Here's why it's so hard to get a campsite in Ontario parks

In this July 2001 file photo, a campsite setup off the trail to the summit of the second highest peak in Philmont Scout Ranch, N.M., is shown. THE CANADIAN PRESS/AP/Ira Dreyfuss, File

Ontario residents itching to explore the great outdoors after a year of lockdowns are struggling to secure campsites in provincial parks, where demand is up almost 100 per cent over last year, according to the government.

Some campers are mass-booking sites then dumping them at the last minute – a practice that has been used for years.

David Bain, organizer and founder of the annual Ontario Backcountry Canoeing Symposium, explained that the Ontario Parks system allows an eager camper to try to book a site five months in advance of their arrival date, and to reserve it for up to 23 days.

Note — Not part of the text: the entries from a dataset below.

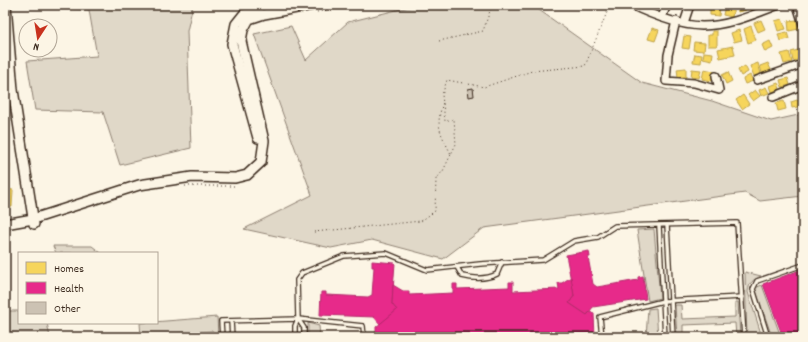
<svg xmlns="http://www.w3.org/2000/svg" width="808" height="342" font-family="Dekko,sans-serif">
<rect width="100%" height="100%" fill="#fcf5e5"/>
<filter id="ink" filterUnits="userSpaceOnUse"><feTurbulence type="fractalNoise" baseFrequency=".025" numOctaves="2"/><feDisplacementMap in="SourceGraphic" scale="8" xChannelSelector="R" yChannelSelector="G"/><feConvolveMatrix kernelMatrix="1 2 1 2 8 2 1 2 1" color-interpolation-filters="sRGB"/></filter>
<g filter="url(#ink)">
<g fill="#e0d8c8" stroke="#8e8173">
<path d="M23,5H193L187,31L191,148L120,165L103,112L35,110L27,61L97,56L89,10Z"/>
<path d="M417,5H532L642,83L712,101L771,121L803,114V196L760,201L745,193L484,228L443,259L372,240L331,248L244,229L312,195L254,34L291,26L306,60L348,22Z"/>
<path d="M654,229L660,298L648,301L637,230Z"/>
<path d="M53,246H92L101,253H56Z"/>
<path d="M745,272L761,276C753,280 749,282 748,292L762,337H747Z"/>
<path d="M762,285L781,337H772L755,288Z"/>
<path d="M735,302H738L740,337H736L735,323L683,325V337H677L675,305H681L682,319L735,317Z"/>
<path d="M5,305L6,311H19V323H47L50,337H5Z"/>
<path d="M656,308L658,337H646L648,309Z"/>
<path d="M217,317L218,337H213V331L169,334V337H141L140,323Z"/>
<path d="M308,323L319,326L320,337H308Z"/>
</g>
<g fill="#f6d55c" stroke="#bea249">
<path d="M656,5H666L663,11L655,8Z"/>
<path d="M725,5L734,7L732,17L723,15Z"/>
<path d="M737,5H745L746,10L738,12Z"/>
<path d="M748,5H756L757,8L749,10Z"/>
<path d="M710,6L720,7L719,16L710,15Z"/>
<path d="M782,19L786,29L778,31L775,21Z"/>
<path d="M761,20L765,29L758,32L754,23Z"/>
<path d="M797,20L799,29L789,31L788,21Z"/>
<path d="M751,26L756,40L748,43L744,29Z"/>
<path d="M652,28L659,30L655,41L648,39Z"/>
<path d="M739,30L742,40L734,42L731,33Z"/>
<path d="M712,31H717V46H708V35H712Z"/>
<path d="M787,32L789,39L780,41L778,34Z"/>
<path d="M684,36L691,37L689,49L682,48Z"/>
<path d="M770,41L773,48L765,52L762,45Z"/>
<path d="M694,42L705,43L704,51L693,50Z"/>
<path d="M733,46L735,55L720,58L718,49Z"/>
<path d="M803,48V58H802L800,49Z"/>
<path d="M798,50L801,59L793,61L791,52Z"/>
<path d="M704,52L713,53L712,60L703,58Z"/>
<path d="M789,52L792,62L784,64L781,54Z"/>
<path d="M695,54L702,55L701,63L693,62Z"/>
<path d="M758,63L761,74L754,76L750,66Z"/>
<path d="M768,63L771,70L762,73L760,66Z"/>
<path d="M745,66L748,72L741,76L738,70Z"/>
<path d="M686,68V77H678L677,69Z"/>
<path d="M692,69L701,70L699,78L691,77Z"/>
<path d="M704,69L714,71L712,81L702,79Z"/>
<path d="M728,72L732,81L726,84L722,75Z"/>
<path d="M750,75L753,81L745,84L743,79Z"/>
<path d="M788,78L790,85L782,87L780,80Z"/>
<path d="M778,83L780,89L772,92L770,86Z"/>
<path d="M766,87L769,93L761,96L759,90Z"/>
<path d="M755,90L760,96L753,101L748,95Z"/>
<path d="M743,95L749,104L742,109L736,100Z"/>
<path d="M803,98V106L792,108L791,102Z"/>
<path d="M784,101L786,109L778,111L776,103Z"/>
<path d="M5,164H10L9,181H5Z"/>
<path d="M5,189L13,190L12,207L5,206Z"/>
</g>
<g fill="#e7298a" stroke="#b3296a">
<path d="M589,251L590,257H588L593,284L597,287L638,280V277L643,276L646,299L593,307L587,315L569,303L574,296L566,255Z"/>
<path d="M372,261L395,263L392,304L397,310L381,325L374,317L320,315L321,292H326V295L368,297L372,295L374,267H372Z"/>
<path d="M803,269V334L796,337H783L763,284Z"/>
<path d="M571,277L574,296L569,303L587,315L590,312L594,314L595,337H376V327L397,310L392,304L393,285L403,291H409V295L453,293V284H457V289L509,287V282H513V291L559,289L558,283H562Z"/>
<path d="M199,333L200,337H172V335Z"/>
</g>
<path fill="#ccc2b3" stroke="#3b2a1e" d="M473,88L474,96L469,97L468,89Z"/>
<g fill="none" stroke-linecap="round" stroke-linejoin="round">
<defs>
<g id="service">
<path d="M667,225L673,337"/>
<path d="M659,226L665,337"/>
<path d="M457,267L462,276C474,279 485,280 497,274L502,262"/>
<path d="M298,319L304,328V337"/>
<path d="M231,321L232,337"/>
<path d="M222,337L221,321L298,319L363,326L364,337"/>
<path d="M295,337V326L298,319L297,280L302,273L344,256L386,253L427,270L480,264L543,260L574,241L598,237L615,226L737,223L744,337"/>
<path d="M602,337L600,317L663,301L742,297"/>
<path d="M768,337L753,289L757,281L803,265"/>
</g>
<g id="minor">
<path d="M631,5C652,15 678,25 702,26C728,26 755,14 779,5"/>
<path d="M797,5L803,24"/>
<path d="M662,17L667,5"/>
<path d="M676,21L668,55L666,81L694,83L719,90L716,76"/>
<path d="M684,23L690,5"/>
<path d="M757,80L803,64"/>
<path d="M773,97L803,85"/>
</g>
<g id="tertiary">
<path d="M6,5L13,90L34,224"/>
<path d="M258,138L232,44L236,24L244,14L258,11"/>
<path d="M5,224L33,219L139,185L192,177L235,178L247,175L261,162L264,141L241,41L243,30L249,19L264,14L313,5"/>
</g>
</defs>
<use href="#service" stroke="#3b2a1e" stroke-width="6"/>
<use href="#minor" stroke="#3b2a1e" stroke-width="10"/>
<use href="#tertiary" stroke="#3b2a1e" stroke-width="12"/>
<g stroke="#3b2a1e" stroke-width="1" stroke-dasharray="1 3" stroke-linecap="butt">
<path d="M317,12L353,5"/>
<path d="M439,41L483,31L492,5"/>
<path d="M443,103C435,126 440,132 451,154"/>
<path d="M185,186H236"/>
<path d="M314,232L421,221L435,211L436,179L443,171L456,144L454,119L445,121L442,95L447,80L484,87L532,71L585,66L610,5"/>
</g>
<use href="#service" stroke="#fcf5e5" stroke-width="3.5"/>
<use href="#minor" stroke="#fcf5e5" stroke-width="7"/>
<use href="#tertiary" stroke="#fcf5e5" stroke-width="9"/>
</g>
</g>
<rect width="808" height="342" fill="none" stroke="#fcf5e5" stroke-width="20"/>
<rect x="10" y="10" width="788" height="322" fill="none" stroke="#3b2a1e" stroke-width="1.5" filter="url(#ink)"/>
<rect x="18" y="252" width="140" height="72" fill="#fcf5e5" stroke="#afa495"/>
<rect x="26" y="262" width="20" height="12" fill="#f6d55c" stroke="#afa495"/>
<text x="54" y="272" font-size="12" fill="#3b2a1e">Homes</text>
<rect x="26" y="282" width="20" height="12" fill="#e7298a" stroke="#afa495"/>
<text x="54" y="292" font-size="12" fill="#3b2a1e">Health</text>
<rect x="26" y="302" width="20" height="12" fill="#ccc2b3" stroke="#afa495"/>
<text x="54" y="312" font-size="12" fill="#3b2a1e">Other</text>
<g transform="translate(38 38) rotate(192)"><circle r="19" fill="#fcf5e5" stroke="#afa495"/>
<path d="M0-3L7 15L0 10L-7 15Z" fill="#c8321e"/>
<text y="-6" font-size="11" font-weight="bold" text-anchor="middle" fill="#3b2a1e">N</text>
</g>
</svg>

“If I want to go August 5 then March 5 I can theoretically get on and try for a site. But if somebody who wants to go to the same lake on the same day might get on a day earlier and book August 4 so the system will let me book six, seven days,” Bain told CTVNews.ca. “Then they will just dump August 4 and pay a small fee.”

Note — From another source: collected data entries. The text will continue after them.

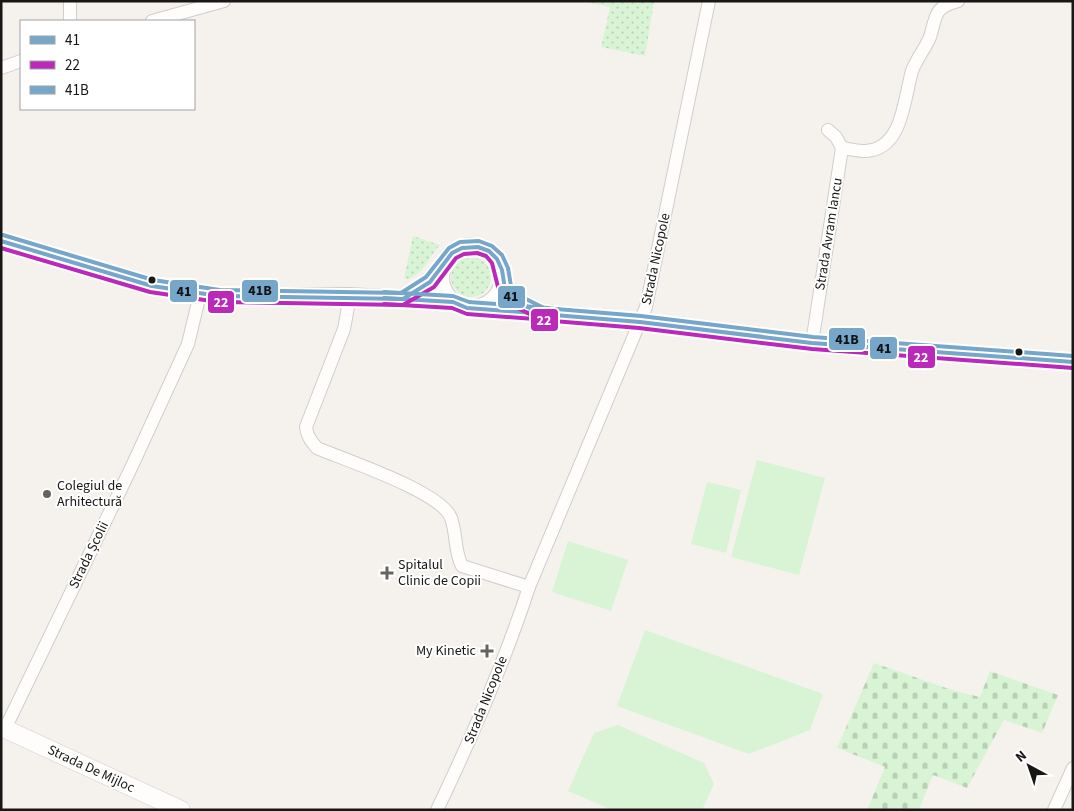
<svg xmlns="http://www.w3.org/2000/svg" width="1074" height="811" font-family="'Source Sans 3',sans-serif">
  <defs>
    <pattern id="grass-dots" width="8" height="8" patternUnits="userSpaceOnUse" patternTransform="scale(1.25)"><rect width="8" height="8" fill="#d9f4d4"/><path d="M2 2h.1M6 6h.1" fill="none" stroke="#bad0b5" stroke-width="1.8" stroke-linecap="round"/></pattern>
    <pattern id="cemetery-stones" width="16" height="16" patternUnits="userSpaceOnUse" patternTransform="scale(1.25)"><rect width="16" height="16" fill="#d9f4d4"/><path d="M2 7V4a2 2 0 0 1 4 0v3zM10 15v-3a2 2 0 0 1 4 0v3z" fill="#bad0b5"/></pattern>
  </defs>
  <rect width="100%" height="100%" fill="#f5f2ee"/>
  <g fill="url(#grass-dots)">
    <polygon points="582,1 654,1 645,56 601,47 610,7"/>
    <path d="M413,236L440,245C428,256 423,279 404,279Z"/>
    <circle cx="471" cy="277" r="20"/>
  </g>
  <polygon fill="url(#cemetery-stones)" points="874,663 952,690 980,697 990,671 1058,695 1042,733 1004,720 967,788 933,775 919,810 867,810 885,767 837,748"/>
  <g fill="#d9f4d4">
    <polygon points="757,460 825,478 799,575 731,557"/>
    <polygon points="707,482 741,490 726,553 691,544"/>
    <polygon points="568,541 628,560 611,611 552,592"/>
    <polygon points="645,630 823,694 810,730 749,754 617,706"/>
    <polygon points="618,725 704,763 714,784 702,810 612,810 568,791 594,733"/>
  </g>
  <g fill="none" stroke-linecap="round" stroke-linejoin="round">
    <g stroke="#d0cecb" stroke-width="14">
      <g id="minor">
        <polyline points="70,21 70,1"/>
        <polyline points="152,21 224,1"/>
        <polyline points="1,68 21,61"/>
        <path d="M842,148C850,149 858,151 865,151C903,150 904,98 912,71C917,58 925,49 930,37C937,15 933,8 958,1"/>
        <path d="M350,296L344,329L306,427C307,436 311,441 317,448C345,460 442,492 451,518C457,534 454,551 462,566L529,587"/>
        <polyline points="812,343 842,148 836,137 828,130"/>
        <polyline points="5,729 132,466 188,344 200,294"/>
        <path d="M437,810C472,737 504,664 529,587L646,307L709,1"/>
        <polyline points="1054,810 1073,768"/>
      </g>
    </g>
    <g stroke="#d0cecb" stroke-width="18">
      <g id="tertiary">
        <polyline points="1,241 152,286 219,296 350,296 453,302"/>
        <circle cx="472" cy="277" r="31"/>
        <polyline points="403,299 424,286 443,266"/>
        <polyline points="480,307 640,322 812,343 1073,362"/>
      </g>
    </g>
    <g stroke="#d0cecb" stroke-width="19">
      <polyline id="secondary" points="1,727 181,810"/>
    </g>
    <use href="#minor" stroke="#fefdfc" stroke-width="12"/>
    <use href="#tertiary" stroke="#fefdfc" stroke-width="16"/>
    <use href="#secondary" stroke="#fefdfc" stroke-width="18"/>
    <g stroke="#fff" stroke-width="8">
      <g id="bus-1">
        <polyline points="1,241 152,286 219,296 403,299 430,282 452,253 462,248 478,247 489,251 497,259 502,270 505,289 514,300 542,314 640,322 812,343 1073,362"/>
        <polyline points="384,298 453,302 467,308 548,314"/>
      </g>
    </g>
    <g stroke="#fff" stroke-width="8">
      <g id="bus-2">
        <polyline points="1,248 150,292 218,302 403,305 434,287 456,258 464,254 477,253 486,256 492,263 499,291 510,304 541,320 639,328 812,349 1073,368"/>
        <polyline points="384,304 452,308 467,314 548,320"/>
      </g>
    </g>
    <g stroke="#fff" stroke-width="8">
      <g id="bus-3">
        <polyline points="3,235 153,280 220,290 401,293 426,277 449,248 460,242 479,241 492,246 502,255 508,268 511,286 518,295 544,308 641,316 813,337 1073,356"/>
        <polyline points="384,292 453,296 469,302 548,308"/>
      </g>
    </g>
    <use href="#bus-1" stroke="#76a7ca" stroke-width="4"/>
    <use href="#bus-2" stroke="#bb29ba" stroke-width="4"/>
    <use href="#bus-3" stroke="#76a7ca" stroke-width="4"/>
  </g>
  <g fill="#191715" stroke="#fff" stroke-width="2">
    <circle cx="152" cy="280" r="4.5"/>
    <circle cx="1019" cy="352" r="4.5"/>
  </g>
  <g fill="#666461" stroke="#fff" stroke-width="2">
    <circle cx="47" cy="494" r="5"/>
    <path d="M384.5 565.5h5v5h5v5h-5v5h-5v-5h-5v-5h5z"/>
    <path d="M484.5 643.5h5v5h5v5h-5v5h-5v-5h-5v-5h5z"/>
  </g>
  <g text-anchor="middle" dominant-baseline="central" stroke-width="4" stroke-linejoin="round" paint-order="stroke">
    <g font-size="14" fill="#191715" stroke="#fff">
      <text transform="translate(829 234) rotate(-81)">Strada Avram Iancu</text>
      <text transform="translate(656 259) rotate(-78)">Strada Nicopole</text>
      <text transform="translate(89 555) rotate(-64)">Strada Școlii</text>
      <text transform="translate(486 700) rotate(-68)">Strada Nicopole</text>
      <text transform="translate(91 769) rotate(25)">Strada De Mijloc</text>
    </g>
    <g font-size="14" fill="#191715" stroke="#fff" text-anchor="start">
      <text x="57" y="486">Colegiul de<tspan x="57" dy="16">Arhitectură</tspan></text>
      <text x="398" y="565">Spitalul<tspan x="398" dy="16">Clinic de Copii</tspan></text>
      <text x="476" y="651" text-anchor="end">My Kinetic</text>
    </g>
  </g>
  <g stroke="#fff" stroke-width="2">
    <rect x="241" y="279" width="38" height="24" rx="5" fill="#76a7ca"/>
    <rect x="169" y="279" width="29" height="24" rx="5" fill="#76a7ca"/>
    <rect x="497" y="285" width="29" height="24" rx="5" fill="#76a7ca"/>
    <rect x="207" y="290" width="28" height="24" rx="5" fill="#bb29ba"/>
    <rect x="530" y="308" width="29" height="24" rx="5" fill="#bb29ba"/>
    <rect x="828" y="327" width="38" height="24" rx="5" fill="#76a7ca"/>
    <rect x="869" y="336" width="29" height="24" rx="5" fill="#76a7ca"/>
    <rect x="907" y="345" width="29" height="24" rx="5" fill="#bb29ba"/>
  </g>
  <g font-size="14" text-anchor="middle" font-weight="bold" fill="#fff">
    <text x="221" y="307">22</text>
    <text x="544" y="325">22</text>
    <text x="921" y="362">22</text>
  </g>
  <g font-size="14" text-anchor="middle" font-weight="bold" fill="#111">
    <text x="260" y="295">41B</text>
    <text x="184" y="296">41</text>
    <text x="511" y="301">41</text>
    <text x="847" y="344">41B</text>
    <text x="884" y="353">41</text>
  </g>
  <rect width="1074" height="811" fill="none" stroke="#191715" stroke-width="5"/>
  <rect x="20" y="20" width="175" height="90" fill="#ffffff" stroke="#a3a2a1"/>
  <rect x="30" y="36" width="25" height="8" fill="#76a7ca" stroke="#a3a2a1"/>
  <text x="65" y="45" font-size="15" fill="#191715">41</text>
  <rect x="30" y="61" width="25" height="8" fill="#bb29ba" stroke="#a3a2a1"/>
  <text x="65" y="70" font-size="15" fill="#191715">22</text>
  <rect x="30" y="86" width="25" height="8" fill="#76a7ca" stroke="#a3a2a1"/>
  <text x="65" y="95" font-size="15" fill="#191715">41B</text>
  <g transform="translate(1029 766) rotate(320)" stroke="#ffffff" stroke-width="4" paint-order="stroke">
  <path d="M0-4L9 19L0 12L-9 19Z" fill="#191715"/>
  <text y="-8" font-size="14" font-weight="bold" text-anchor="middle" fill="#191715">N</text>
  </g>
</svg>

Bain, who has been booking through the Ontario Parks system for 26 years, said because of the 23-day option, some people are working the system.

“Now, people are just playing that to an extreme. They’re saying ‘I know I want August 5, what’s the week, two weeks before and I’ll start booking then,” he said. “Then I’ll just dump them closer to the date.

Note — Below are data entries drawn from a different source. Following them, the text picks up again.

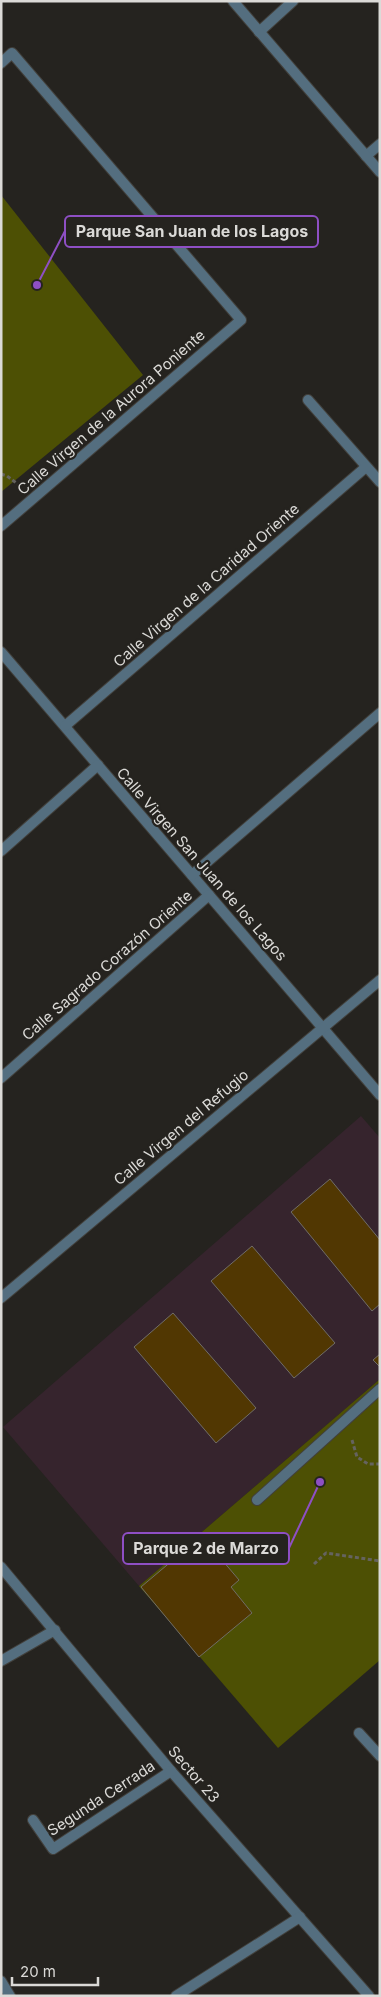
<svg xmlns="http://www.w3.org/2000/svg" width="381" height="1997" font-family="Inter,sans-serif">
  <rect width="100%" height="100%" fill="#25231f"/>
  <polygon fill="#36242d" points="361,1116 380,1138 380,1379 139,1586 3,1427"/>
  <g fill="#4d5004">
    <polygon points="1,195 143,375 1,492"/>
    <polygon points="380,1379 380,1660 278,1748 139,1586"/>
  </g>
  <g fill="#513702" stroke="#706d68">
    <polygon points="330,1179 380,1240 380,1304 372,1311 291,1212"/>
    <polygon points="252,1246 335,1343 294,1378 211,1281"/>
    <polygon points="173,1313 256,1408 216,1443 134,1347"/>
    <polygon points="380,1354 380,1367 373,1360"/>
    <polygon points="192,1544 207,1563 217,1554 239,1580 231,1587 252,1613 199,1657 141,1587"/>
  </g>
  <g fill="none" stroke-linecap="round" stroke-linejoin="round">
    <defs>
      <polyline id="service" points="257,1500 380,1389"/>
      <g id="minor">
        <polyline points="259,32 293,1"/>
        <polyline points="1,63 12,53 241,320 1,526"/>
        <polyline points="366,156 380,144"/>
        <polyline points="308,400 380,482"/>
        <polyline points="1,652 380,1095"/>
        <polyline points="65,726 366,467"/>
        <polyline points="1,851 98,765"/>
        <polyline points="192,875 380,713"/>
        <polyline points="1,1078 209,895"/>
        <polyline points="1,1298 380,980"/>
        <polyline points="1,1567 171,1771 369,1996"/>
        <polyline points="1,1661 55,1630"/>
        <polyline points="359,1733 380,1756"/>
        <polyline points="33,1820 53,1849 171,1771"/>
        <polyline points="1,1981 10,1996"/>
        <polyline points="176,1996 300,1917"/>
      </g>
      <polyline id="tertiary" points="233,1 380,172"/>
    </defs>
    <use href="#service" stroke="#42403c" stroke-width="12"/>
    <use href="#minor" stroke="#42403c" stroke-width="12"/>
    <use href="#tertiary" stroke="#42403c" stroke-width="12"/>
    <g stroke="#65635f" stroke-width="3" stroke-dasharray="4 2.5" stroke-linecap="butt">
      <polyline points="1,474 7,476 19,485"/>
      <polyline points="352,1440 357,1457 368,1464 380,1464"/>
      <polyline points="314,1564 326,1553 380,1561"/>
      <polyline points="379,1642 380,1642"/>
    </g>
    <use href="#service" stroke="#546e7f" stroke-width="10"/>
    <use href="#minor" stroke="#546e7f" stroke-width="10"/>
    <use href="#tertiary" stroke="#546e7f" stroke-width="10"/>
  </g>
  <g text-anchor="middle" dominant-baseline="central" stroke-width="4.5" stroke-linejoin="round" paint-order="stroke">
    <g font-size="15" fill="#dbdad7" stroke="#25231f">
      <text transform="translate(111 412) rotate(-41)">Calle Virgen de la Aurora Poniente</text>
      <text transform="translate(206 585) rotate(-41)">Calle Virgen de la Caridad Oriente</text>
      <text transform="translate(202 864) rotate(49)">Calle Virgen San Juan de los Lagos</text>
      <text transform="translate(107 965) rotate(-41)">Calle Sagrado Corazón Oriente</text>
      <text transform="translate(181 1127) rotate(-40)">Calle Virgen del Refugio</text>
      <text transform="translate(194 1774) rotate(49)">Sector 23</text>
      <text transform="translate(101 1798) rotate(-33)">Segunda Cerrada</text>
    </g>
  </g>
  <path fill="none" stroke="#8e4fc4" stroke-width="2" d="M37 285L65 231M320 1482L289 1548"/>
  <g fill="#8e4fc4" stroke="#25231f" stroke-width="2">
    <circle cx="37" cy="285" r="5"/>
    <circle cx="320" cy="1482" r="5"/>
  </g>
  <g fill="#25231f" stroke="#8e4fc4" stroke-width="2">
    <rect x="65" y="216" width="253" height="31" rx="5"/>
    <rect x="123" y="1533" width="166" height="31" rx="5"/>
  </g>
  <g font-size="16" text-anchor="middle" font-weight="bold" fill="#dbdad7">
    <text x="192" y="237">Parque San Juan de los Lagos</text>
    <text x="206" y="1554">Parque 2 de Marzo</text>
  </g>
  <rect width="381" height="1997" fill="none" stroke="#dbdad7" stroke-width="5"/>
  <path d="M12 1977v8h86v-8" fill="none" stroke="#dbdad7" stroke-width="2.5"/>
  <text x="20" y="1977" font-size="15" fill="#dbdad7" stroke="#25231f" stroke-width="4" paint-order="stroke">20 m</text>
</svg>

"The morality of it may or may not be in question but given the incredible demand, partly due to COVID but mostly just due to an increase in numbers, people are desperate to get something so they're doing what the system allows them to do."

The Ministry of the Environment, Conservation and Parks (MECP) told CTVNews.ca it’s aware of the “loophole” but it’s not preventing people from obtaining sites.

“We have investigated previous reports of overbooking and have determined that these occurrences are very rare, accounting for less than 0.5 per cent of all reservations in 2020,” a spokesperson said in an email to CTVNews.ca on Friday. “While there are customers who do book reservations for 23 nights, many fully honour those stays.”

Reselling sites online

The competition in securing a site is so stiff, people have turned to reselling permits on sites like Kijiji before going through the cancellation process.

“August 7 - 11, 2021 radio free and pet free campsite at Grundy Lake Provincial Park. Price includes transfer fee,” reads a current posting.

Others are offering third-party “guided tours.”

“Can’t book a campsite? Have always wanted to go backcountry camping but don’t’ know how?” reads a posting.

Someone boasted of creating a “bot” to mass-book campsites then resell them to the general public.

“Campsites at Ontario parks can be booked up to five months in advance, but demand is so strong for camping that it is nearly impossible to make a reservation,” reads the post. "We use state of the art automation technology for site booking and registration. We love camping ourselves, and have been offering this service to family, friends and friends of friends for years.”

The government said the reselling of permits is out of their hands.

“These operators and individuals are not associated with Ontario Parks. The reassignment of reservations by outside operators or individuals is permitted under provincial park legislation," its spokesperson said. "The park permit must be modified to reflect the new reservation holder."